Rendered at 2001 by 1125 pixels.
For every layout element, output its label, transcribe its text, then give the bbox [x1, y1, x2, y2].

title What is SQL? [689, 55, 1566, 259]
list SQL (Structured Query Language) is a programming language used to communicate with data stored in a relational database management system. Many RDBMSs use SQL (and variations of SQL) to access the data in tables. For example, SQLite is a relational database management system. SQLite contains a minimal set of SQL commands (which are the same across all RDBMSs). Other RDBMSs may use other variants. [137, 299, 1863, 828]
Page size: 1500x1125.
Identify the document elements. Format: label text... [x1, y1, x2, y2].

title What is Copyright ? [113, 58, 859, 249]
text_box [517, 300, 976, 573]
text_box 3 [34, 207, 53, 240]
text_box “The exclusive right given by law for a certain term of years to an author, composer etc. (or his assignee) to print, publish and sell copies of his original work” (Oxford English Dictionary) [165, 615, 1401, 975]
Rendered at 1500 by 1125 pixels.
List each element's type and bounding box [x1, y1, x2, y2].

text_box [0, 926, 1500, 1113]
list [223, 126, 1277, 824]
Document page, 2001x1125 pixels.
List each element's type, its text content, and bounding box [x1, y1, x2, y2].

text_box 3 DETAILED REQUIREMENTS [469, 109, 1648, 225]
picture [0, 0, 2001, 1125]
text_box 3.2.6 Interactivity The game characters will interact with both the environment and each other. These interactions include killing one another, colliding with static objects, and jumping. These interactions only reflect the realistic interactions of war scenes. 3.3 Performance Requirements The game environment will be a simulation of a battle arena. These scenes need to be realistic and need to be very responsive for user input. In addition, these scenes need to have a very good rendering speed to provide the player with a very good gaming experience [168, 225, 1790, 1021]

====

Task to complete. Above are the records; from them, give again exactly the lines from the one containing "Page size: 1500x1125." through the one containing "Document page, 2001x1125 pixels.", both included.

Solved exercise.
Page size: 1500x1125.
Identify the document elements. Format: label text... [x1, y1, x2, y2].

title What is Copyright ? [113, 58, 859, 249]
text_box [517, 300, 976, 573]
text_box 3 [34, 207, 53, 240]
text_box “The exclusive right given by law for a certain term of years to an author, composer etc. (or his assignee) to print, publish and sell copies of his original work” (Oxford English Dictionary) [165, 615, 1401, 975]
Rendered at 1500 by 1125 pixels.
List each element's type and bounding box [x1, y1, x2, y2].

text_box [0, 926, 1500, 1113]
list [223, 126, 1277, 824]
Document page, 2001x1125 pixels.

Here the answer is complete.